__Saved data entries__
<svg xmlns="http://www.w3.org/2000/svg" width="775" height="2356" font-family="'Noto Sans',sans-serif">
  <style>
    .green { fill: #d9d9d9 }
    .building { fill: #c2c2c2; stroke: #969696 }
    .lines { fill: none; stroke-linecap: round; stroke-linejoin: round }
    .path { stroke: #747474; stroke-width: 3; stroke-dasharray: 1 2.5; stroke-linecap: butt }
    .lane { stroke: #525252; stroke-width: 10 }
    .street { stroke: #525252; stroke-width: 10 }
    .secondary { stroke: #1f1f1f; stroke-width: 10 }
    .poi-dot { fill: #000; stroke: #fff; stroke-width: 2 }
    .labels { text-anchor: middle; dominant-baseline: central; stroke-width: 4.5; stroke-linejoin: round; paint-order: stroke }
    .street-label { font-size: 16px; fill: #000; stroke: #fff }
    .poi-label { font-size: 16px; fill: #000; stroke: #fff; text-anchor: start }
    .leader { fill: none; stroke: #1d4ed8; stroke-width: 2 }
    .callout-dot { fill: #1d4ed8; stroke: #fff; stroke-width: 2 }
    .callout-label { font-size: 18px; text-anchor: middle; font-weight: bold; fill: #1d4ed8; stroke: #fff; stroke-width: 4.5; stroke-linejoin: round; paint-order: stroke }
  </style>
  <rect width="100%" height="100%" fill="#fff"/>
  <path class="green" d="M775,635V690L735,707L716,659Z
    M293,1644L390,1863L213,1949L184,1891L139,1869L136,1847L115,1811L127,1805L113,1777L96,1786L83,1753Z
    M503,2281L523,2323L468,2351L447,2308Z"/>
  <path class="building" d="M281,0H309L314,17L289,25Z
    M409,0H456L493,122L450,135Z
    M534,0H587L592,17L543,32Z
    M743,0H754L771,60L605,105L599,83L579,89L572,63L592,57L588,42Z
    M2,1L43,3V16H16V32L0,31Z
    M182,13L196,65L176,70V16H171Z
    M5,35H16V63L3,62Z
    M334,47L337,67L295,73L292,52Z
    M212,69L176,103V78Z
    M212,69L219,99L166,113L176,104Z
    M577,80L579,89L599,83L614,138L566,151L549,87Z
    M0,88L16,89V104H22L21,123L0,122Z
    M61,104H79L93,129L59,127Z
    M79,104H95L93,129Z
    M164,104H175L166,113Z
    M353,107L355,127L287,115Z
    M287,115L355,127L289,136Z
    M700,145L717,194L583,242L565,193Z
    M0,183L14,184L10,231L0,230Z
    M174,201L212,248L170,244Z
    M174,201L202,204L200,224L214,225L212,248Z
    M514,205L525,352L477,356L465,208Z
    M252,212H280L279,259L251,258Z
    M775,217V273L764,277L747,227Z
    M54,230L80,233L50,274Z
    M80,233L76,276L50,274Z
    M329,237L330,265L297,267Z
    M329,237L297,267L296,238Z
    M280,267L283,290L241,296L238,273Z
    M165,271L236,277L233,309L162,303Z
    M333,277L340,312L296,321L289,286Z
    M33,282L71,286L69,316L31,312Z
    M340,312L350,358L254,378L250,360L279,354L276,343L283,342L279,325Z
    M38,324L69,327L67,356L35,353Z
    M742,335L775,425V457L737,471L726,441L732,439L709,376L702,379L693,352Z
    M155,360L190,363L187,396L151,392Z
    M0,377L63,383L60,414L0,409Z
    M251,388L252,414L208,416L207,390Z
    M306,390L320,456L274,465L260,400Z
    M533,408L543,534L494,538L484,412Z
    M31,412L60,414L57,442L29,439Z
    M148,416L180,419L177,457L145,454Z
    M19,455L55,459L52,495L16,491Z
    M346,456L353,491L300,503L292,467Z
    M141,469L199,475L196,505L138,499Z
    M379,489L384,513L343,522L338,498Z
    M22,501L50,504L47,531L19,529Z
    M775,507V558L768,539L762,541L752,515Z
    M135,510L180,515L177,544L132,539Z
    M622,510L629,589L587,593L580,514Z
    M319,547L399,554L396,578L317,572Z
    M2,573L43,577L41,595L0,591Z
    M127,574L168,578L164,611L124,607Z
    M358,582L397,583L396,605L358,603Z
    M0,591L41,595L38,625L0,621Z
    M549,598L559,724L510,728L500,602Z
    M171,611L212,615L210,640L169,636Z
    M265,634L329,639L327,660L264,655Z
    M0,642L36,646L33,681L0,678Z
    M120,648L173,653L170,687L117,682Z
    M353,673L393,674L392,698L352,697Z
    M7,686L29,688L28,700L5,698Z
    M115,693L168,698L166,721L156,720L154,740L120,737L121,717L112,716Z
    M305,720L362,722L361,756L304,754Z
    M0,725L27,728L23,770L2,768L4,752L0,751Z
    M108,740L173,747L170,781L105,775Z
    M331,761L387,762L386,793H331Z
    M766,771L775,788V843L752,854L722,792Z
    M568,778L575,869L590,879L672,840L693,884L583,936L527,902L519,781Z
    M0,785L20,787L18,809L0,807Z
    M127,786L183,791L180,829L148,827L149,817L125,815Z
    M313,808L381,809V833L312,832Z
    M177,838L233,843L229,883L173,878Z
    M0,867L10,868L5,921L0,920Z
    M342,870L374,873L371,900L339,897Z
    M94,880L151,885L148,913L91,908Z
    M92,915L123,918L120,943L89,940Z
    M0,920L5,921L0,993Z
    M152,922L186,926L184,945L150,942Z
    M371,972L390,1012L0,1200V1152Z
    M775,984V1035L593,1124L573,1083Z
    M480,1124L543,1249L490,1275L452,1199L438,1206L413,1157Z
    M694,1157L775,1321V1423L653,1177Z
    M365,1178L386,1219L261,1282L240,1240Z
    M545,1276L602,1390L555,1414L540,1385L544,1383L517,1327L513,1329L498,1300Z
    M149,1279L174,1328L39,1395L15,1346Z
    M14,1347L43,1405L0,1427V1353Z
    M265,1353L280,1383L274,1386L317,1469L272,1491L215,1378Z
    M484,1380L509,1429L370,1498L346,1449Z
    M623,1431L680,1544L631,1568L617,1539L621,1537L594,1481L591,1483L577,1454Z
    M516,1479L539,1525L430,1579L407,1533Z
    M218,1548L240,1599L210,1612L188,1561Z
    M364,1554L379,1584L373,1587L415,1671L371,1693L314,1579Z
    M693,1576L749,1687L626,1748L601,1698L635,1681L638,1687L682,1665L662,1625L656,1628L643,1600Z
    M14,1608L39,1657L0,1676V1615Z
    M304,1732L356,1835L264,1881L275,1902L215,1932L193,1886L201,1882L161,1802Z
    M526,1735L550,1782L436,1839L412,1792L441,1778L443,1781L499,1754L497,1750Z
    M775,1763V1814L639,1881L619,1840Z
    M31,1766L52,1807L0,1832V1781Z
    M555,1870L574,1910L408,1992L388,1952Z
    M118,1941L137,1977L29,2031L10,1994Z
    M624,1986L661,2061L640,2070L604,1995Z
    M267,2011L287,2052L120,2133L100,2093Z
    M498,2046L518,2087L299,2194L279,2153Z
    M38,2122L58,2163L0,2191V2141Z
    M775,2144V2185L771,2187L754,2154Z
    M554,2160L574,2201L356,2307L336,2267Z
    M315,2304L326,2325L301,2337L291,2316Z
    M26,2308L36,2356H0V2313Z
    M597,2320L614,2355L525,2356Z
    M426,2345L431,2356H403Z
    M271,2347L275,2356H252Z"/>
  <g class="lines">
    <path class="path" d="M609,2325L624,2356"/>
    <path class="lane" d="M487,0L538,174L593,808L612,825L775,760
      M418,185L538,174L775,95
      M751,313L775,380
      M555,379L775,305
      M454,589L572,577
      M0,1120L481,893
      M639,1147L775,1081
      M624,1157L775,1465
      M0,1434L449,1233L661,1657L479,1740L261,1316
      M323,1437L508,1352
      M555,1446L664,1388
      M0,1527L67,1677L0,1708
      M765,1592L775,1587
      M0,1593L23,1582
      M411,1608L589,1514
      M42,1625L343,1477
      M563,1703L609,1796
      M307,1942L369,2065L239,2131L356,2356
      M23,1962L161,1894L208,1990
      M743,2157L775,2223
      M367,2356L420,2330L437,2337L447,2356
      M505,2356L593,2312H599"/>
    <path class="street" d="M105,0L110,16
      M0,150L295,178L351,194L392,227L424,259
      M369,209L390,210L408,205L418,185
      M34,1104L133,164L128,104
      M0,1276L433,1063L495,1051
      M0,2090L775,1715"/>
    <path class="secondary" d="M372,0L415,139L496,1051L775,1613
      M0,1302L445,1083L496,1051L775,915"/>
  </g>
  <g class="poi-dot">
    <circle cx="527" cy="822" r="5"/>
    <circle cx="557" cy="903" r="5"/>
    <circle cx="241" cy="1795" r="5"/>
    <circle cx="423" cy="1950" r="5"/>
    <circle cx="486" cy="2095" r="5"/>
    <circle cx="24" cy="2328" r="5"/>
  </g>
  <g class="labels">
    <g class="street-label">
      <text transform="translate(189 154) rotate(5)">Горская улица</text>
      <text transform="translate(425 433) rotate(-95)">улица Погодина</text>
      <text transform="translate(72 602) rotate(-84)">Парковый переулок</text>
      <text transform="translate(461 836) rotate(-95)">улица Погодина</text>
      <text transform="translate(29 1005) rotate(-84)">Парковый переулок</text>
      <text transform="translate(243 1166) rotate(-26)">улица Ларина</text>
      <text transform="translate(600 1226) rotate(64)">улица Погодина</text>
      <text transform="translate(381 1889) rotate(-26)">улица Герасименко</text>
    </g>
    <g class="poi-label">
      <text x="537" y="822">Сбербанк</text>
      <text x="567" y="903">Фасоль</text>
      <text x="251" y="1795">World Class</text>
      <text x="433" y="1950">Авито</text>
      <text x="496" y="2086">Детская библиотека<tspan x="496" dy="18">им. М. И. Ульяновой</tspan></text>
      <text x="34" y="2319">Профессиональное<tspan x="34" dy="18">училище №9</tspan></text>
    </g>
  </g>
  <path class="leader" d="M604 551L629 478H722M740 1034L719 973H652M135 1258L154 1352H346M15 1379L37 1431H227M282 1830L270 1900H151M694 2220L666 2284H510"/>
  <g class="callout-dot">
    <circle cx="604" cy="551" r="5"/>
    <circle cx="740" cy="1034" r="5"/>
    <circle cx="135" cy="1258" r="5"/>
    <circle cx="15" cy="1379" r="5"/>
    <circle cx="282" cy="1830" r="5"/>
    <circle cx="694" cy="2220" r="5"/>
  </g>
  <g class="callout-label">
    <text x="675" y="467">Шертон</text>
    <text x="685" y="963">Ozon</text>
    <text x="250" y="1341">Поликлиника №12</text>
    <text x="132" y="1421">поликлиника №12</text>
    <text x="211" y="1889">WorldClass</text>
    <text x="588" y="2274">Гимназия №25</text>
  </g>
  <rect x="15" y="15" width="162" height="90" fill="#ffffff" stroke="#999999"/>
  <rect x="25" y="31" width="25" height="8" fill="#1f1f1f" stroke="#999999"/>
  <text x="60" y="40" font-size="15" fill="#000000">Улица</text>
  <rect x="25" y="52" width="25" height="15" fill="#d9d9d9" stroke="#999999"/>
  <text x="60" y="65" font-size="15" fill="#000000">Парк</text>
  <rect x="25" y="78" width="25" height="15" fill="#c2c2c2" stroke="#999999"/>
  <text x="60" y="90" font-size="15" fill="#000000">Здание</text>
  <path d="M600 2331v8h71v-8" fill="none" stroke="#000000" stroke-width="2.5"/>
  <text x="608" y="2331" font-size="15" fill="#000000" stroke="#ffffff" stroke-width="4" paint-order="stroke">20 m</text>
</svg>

__REQUIREMENT__
The answer must consist of every line from the entries above that contains the string "lines".

__WRITTEN RESPONSE__
    .lines { fill: none; stroke-linecap: round; stroke-linejoin: round }
  <g class="lines">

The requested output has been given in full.